We do have plans. We are in the later stages of planning two-factor authentication. We do need, in some cases, a two-factor authentication. We will be implementing that, and that could proceed to biometrics if necessary. And this is where the potential for Real ID comes in. A Real ID could be viewed as not much more than a well authenticated second-factor authentication that everybody had ...
... Ideally I think, according the government anyway...
We thought about this. We know and knew about the Real ID stuff coming. But first off, it's not very well defined to me yet.
Not to anyone.
Secondly it's not a DMV problem. It's a statewide problem. Nobody is going to make those deadlines, I believe. I don't think anybody is going to come close to those deadlines.
Do you believe North Carolina will be Real ID-ready in May 2008?
Not a chance. We need a way to manage identities across our state employee population and across our citizens -- and we need it sooner than waiting till 2008 to even figure out what's going on. All the investment we've made in this, even if we have to change the technology, we will have put in place the processes, the concepts, the relationships, the basis for using Real ID to authenticate.
We may have to change our technology, but technology is not that hard to change. People and processes and relationships are hard to change.
It could look like this. You could have your NCID that has your name and password. For the next couple of years we could have VeriSign or Entrust as a second factor of authentication. But as we start issuing Real IDs that have machine-readable formats and all kinds of things with them, as the readers become more available, we just use that as a second factor, and you kill two birds with one stone. We believe that it is worth the investment now, even if we have to change the technology.
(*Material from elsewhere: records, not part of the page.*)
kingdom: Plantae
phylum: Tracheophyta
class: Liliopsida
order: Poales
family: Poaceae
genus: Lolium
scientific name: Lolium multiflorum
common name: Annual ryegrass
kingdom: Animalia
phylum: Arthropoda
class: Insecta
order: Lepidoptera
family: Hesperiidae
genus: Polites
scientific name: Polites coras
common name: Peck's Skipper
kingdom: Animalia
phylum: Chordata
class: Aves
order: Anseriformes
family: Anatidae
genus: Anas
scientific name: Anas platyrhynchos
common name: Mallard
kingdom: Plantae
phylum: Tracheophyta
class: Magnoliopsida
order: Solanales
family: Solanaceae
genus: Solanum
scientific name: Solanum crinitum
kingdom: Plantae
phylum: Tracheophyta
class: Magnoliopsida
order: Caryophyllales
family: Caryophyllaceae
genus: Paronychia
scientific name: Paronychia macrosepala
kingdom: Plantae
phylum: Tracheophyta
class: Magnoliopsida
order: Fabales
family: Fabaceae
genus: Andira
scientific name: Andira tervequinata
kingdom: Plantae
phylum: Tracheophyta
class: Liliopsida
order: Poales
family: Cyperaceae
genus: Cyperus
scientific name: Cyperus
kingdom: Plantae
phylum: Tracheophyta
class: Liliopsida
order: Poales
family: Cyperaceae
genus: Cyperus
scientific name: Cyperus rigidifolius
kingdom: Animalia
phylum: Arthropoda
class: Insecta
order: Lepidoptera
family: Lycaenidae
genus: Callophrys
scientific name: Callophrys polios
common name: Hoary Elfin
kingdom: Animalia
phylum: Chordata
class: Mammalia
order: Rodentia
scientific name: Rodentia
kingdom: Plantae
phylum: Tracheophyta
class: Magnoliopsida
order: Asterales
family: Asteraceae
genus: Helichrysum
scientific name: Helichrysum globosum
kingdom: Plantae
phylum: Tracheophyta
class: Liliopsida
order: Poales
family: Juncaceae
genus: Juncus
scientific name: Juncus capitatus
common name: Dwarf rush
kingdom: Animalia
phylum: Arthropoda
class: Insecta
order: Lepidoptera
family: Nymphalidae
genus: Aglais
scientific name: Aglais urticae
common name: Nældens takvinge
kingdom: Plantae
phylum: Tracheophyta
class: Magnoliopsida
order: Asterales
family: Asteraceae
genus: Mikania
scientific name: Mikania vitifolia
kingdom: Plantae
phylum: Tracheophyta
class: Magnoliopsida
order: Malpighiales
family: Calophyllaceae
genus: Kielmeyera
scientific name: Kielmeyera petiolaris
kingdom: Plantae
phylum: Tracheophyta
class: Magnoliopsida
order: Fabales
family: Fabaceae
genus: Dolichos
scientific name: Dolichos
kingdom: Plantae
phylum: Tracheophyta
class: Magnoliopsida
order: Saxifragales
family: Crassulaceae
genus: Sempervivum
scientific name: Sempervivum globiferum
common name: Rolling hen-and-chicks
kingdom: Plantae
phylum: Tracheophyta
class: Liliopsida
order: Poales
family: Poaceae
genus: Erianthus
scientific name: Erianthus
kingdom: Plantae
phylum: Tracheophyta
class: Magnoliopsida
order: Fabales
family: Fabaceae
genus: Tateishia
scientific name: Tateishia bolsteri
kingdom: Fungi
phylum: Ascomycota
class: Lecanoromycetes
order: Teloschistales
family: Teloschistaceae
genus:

Can you discuss the benefits you've realized or anticipate realizing?
We certainly haven't met any ROI [return on investment] goal on this so far. It's still early in the process, and our investment still outweighs the kind of benefits that have been returned. But as I said, it doesn't take much calculating if you're reaching out to citizens and you think they may have two, three, four, five, six, seven different engagements with different agencies or services in North Carolina -- and you have 8 million citizens -- to see the difference between 8 million passwords and 40 million passwords.
We clearly believe there's an absolute cost benefit in that. Plus you're delivering better service. You're not even counting the benefit of better security, better passwords management, better arrangement, better termination processes, better initiation processes. Those are sort of obvious. They're soft. It's hard to measure them, but it doesn't take much to get to the point where you believe it will be worth a lot.
We still haven't talked about the convenience to the citizen. Government, it seems to me, tends to cut these folks up in awful little chunks. We don't treat them as individuals. Have you ever been to a company talking about a product focus versus a customer focus? Have you watched what the telephone companies have been doing the last five years? Everything was a separate bill. You were a different customer for each product they sold. Now they're trying to be really focused -- you're their customer, and through that mechanism, they give you lots of products.
The analogy is perfect. The government is the same way. We have lots of services and products that we need to, or we're required to, or we should be providing to our citizens. But we need to be customer focused, not product focused. This alone, along with the portal capability, could be the point where we begin to pull those things together.
That's the reason we think this is worth committing to, and the reason we're using both money and political capital to try and move forward -- even though it's a little difficult.